Que la versión cinematográfica no haya logrado finalmente premios de la Academia, no le resta méritos literarios al ‘Brooklyn’ de Colm Tóibín (Enniscorthy, 1955), ni menoscabará el entusiasmo de tantos de sus lectores. Como tampoco afectará a las evidentes cualidades de ‘Nora Webster’, la última novela del autor irlandés, el resultado de cualquier adaptación que pretenda explotar exclusivamente las posibilidades dramáticas de su protagonista. Porque aun siendo estas innegables, no agotan la esencia de un texto que se sustenta, además, en la velada interrelación entre los personajes, en la celebración de las virtudes de la soledad, o en la cálida intimidad que destilan sus páginas.
Tóibín regresa de nuevo a los territorios de su infancia en el condado de Wexford, y a su ciudad que era también la de Eilis Lacey, la protagonista de ‘Brooklyn’, cuya madre aparece aquí visitando a Nora, viuda reciente con la carga de cuatro hijos: dos chicos, niños aún, que viven con ella y dos hijas mayores que estudian fuera. Sus problemas económicos la obligan a desprenderse de la casa de veraneo y a retomar el empleo que abandonara al casarse, intentando mantener a sus hijos, con relativo éxito, al margen de angustias y preocupaciones. Así arranca la narración de una historia en la que llevaba años trabajando su autor, removiendo su propio pasado para incorporar en ella personas esenciales y vivencias traumáticas, con la intención tanto de rendir homenaje a unas como de conjurar las otras.

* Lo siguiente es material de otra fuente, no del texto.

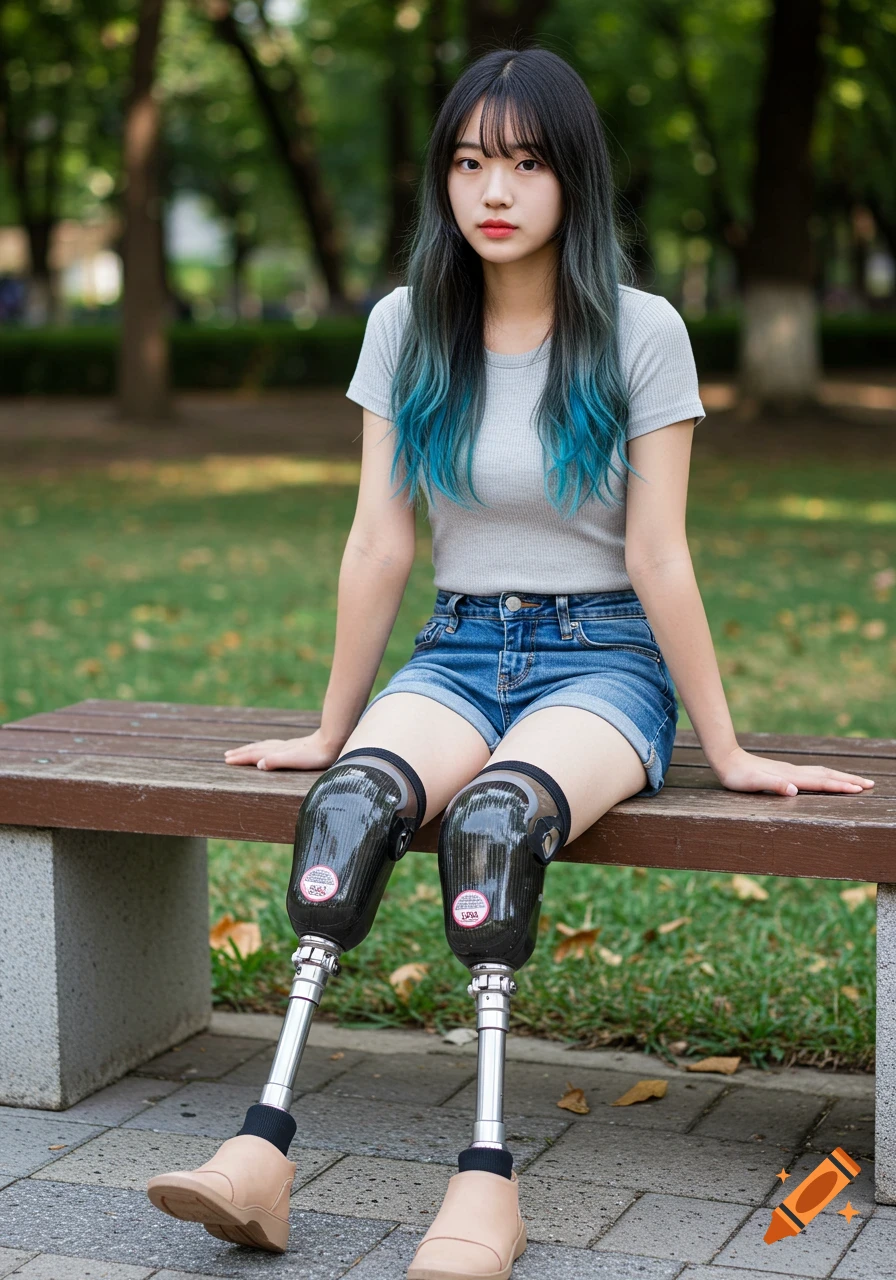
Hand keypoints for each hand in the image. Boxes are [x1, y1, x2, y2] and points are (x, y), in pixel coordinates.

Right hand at [224, 728, 343, 770]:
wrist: (333, 741)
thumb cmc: (315, 755)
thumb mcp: (295, 760)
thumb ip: (276, 761)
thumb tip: (258, 764)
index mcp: (277, 752)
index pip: (255, 755)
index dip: (241, 758)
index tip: (227, 760)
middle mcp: (280, 747)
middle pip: (256, 749)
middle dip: (241, 752)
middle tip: (227, 755)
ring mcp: (287, 746)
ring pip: (264, 746)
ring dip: (251, 748)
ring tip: (241, 750)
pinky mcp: (295, 746)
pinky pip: (273, 745)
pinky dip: (264, 746)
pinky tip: (269, 748)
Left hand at [713, 746, 874, 795]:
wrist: (727, 759)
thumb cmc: (738, 776)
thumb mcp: (753, 783)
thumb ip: (773, 785)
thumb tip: (794, 790)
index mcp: (790, 777)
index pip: (821, 782)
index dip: (840, 786)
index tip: (860, 790)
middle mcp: (794, 772)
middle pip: (827, 774)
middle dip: (849, 780)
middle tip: (871, 784)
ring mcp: (790, 770)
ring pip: (821, 772)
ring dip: (840, 776)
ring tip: (856, 781)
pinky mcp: (784, 771)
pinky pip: (812, 773)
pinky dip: (826, 775)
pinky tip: (826, 777)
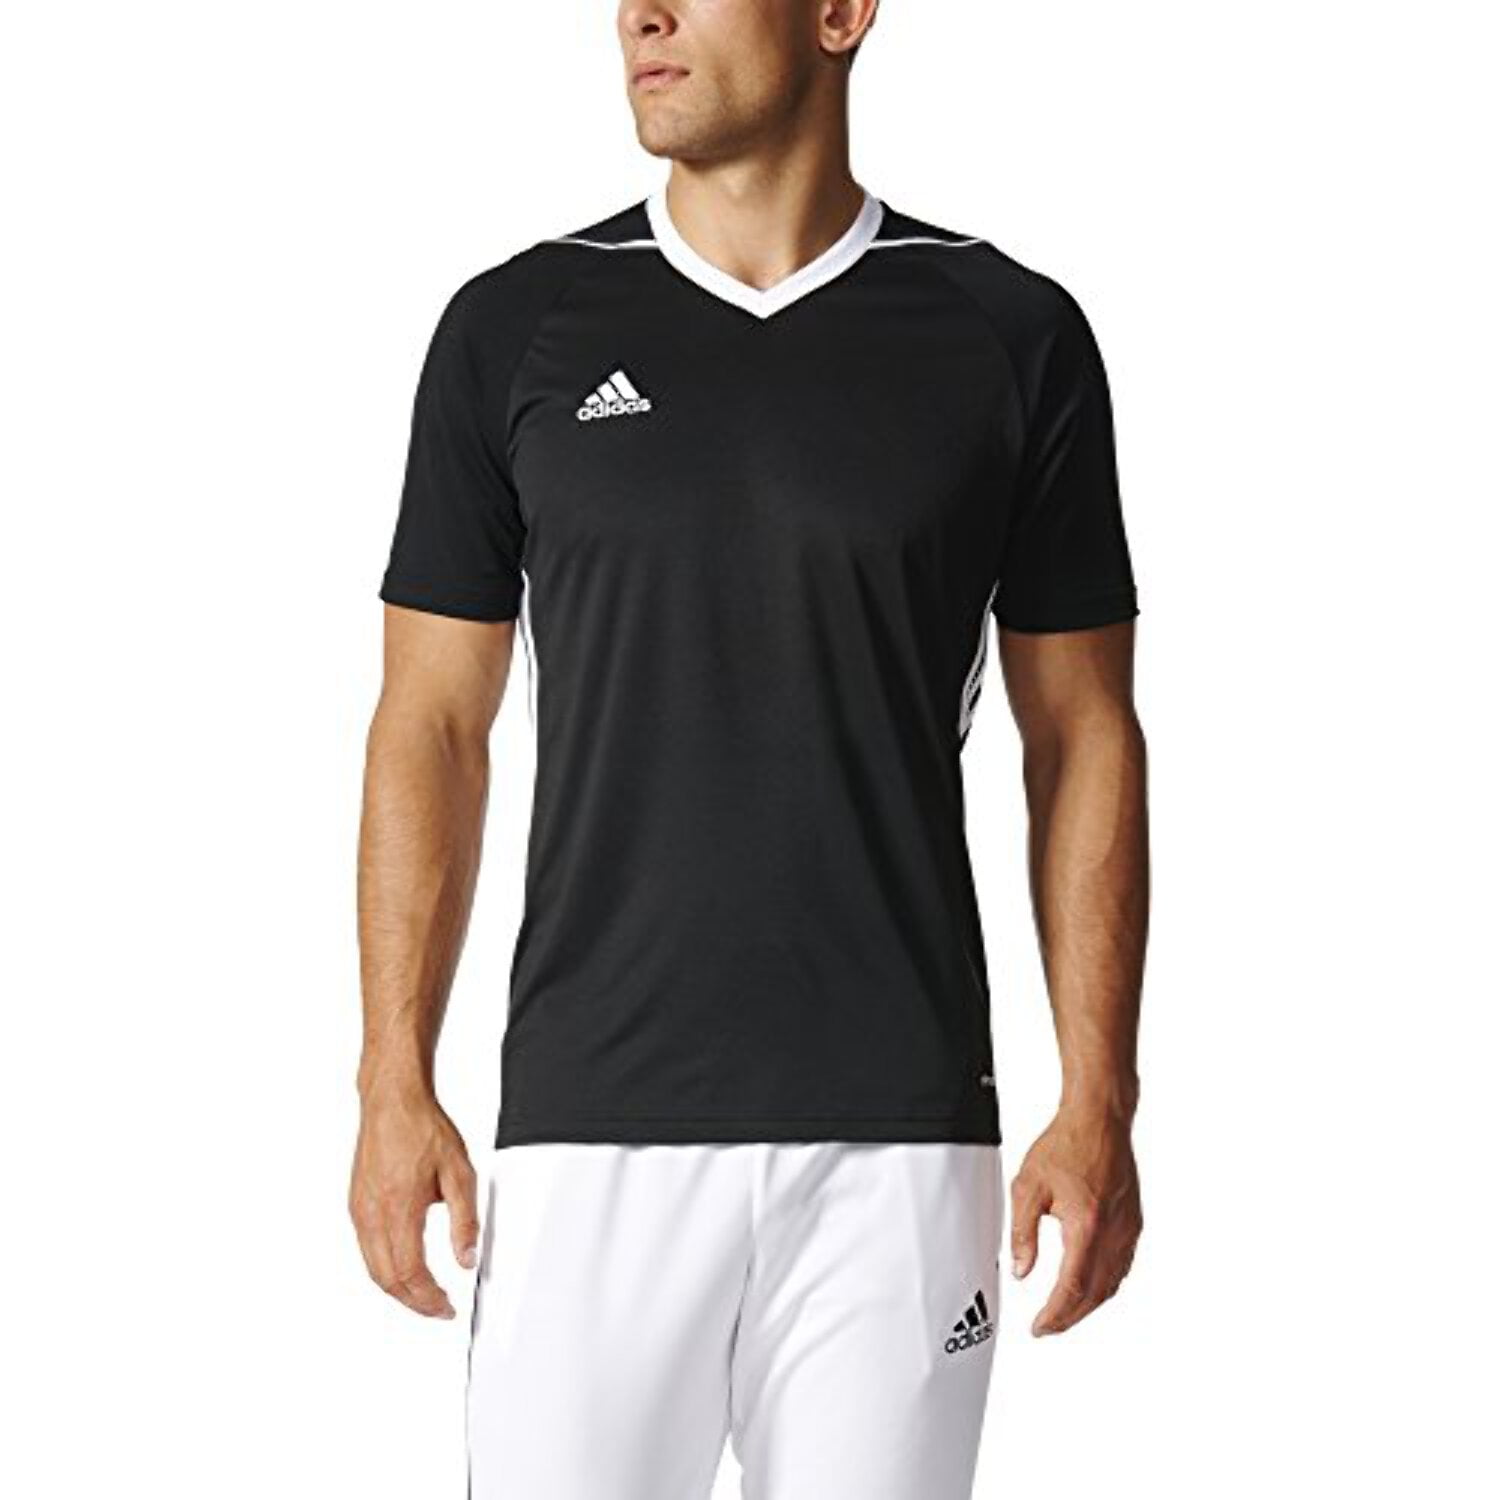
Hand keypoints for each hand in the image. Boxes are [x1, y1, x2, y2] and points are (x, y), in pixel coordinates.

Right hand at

No fluye la comunicación entre Nora y el resto de personajes con los que se relaciona en el cerrado entorno de la ciudad: la entrometida tía con sus textos piadosos; su hermana, integrada en la alta burguesía; la poderosa familia dueña de la empresa a la que se ha reintegrado; los mismos trabajadores de esta; o la amiga inesperada que encenderá su pasión por la música clásica poniéndola en contacto con un exclusivo círculo de aficionados y con una entusiasta profesora de canto. Esa introversión que mantiene a raya los sentimientos se muestra incluso ante sus hijos, sin menoscabo de su protectora, y a veces rabiosa, actitud maternal. Nora es consciente de su asediado aislamiento y lo ve reflejado en el rostro de Ingrid Bergman en ‘Luz que agoniza’, una de las películas que comparte con sus hijos en una escena entrañablemente hogareña ante el televisor.
Y ese distanciamiento del personaje lo transfiere Tóibín al propio texto en una sutil muestra de pericia formal. En una entrevista reciente afirmaba sobre ‘Nora Webster’ que “la novela también crea un juego, porque la incomunicación de mis personajes y su incapacidad para expresar son un espejo de la forma y el tono del libro”. En efecto, la ausencia de un estilo elaborado, la narración directa de lo que percibe la protagonista, la presencia solo latente del dolor y la pena, le sirven al autor para crear esa distancia entre el texto y el lector y, de camino, obligar a este a rellenar huecos, a iluminar las zonas de sombra. Así, podría parecer que detallar los pormenores de una reforma en el hogar carece de entidad dramática, pero el lector comprende que para Nora la elección de materiales o la renovación de mobiliario para crearse un reducto de paz doméstica es tan importante como la compra del estéreo que necesita para desarrollar su nueva afición. Todo eso permite a la protagonista afirmar una independencia y una libertad recién estrenadas de cuyo disfrute a veces se siente culpable.
El texto, además, no informa directamente del tiempo histórico de la narración, ni de su transcurso, es el lector quien debe ubicar la acción a finales de los sesenta y principios de los setenta a partir de acontecimientos que afectan a los personajes: la llegada del hombre a la Luna, cuyas imágenes televisivas deslumbran a uno de los niños, o el conflicto del Ulster, con las protestas en Dublín tras el Domingo Sangriento.
La estrategia elegida por Tóibín no anula, sin embargo, la capacidad de la novela para conmover al lector, ya sea al presentar los esfuerzos de Nora por evitar a los hijos el dolor de la pérdida, o al describir el efecto de esta en ellos: uno con problemas de tartamudez, otro preocupado de forma obsesiva. Tampoco inhibe las simpatías con el compromiso político y social de los personajes, ni oculta la ubicua presencia del estamento católico o la influencia de sus miembros. Pero, sobre todo, Tóibín consigue crear una historia convincente y cercana, centrada en un personaje menos heroico que humano, singular, perdurable.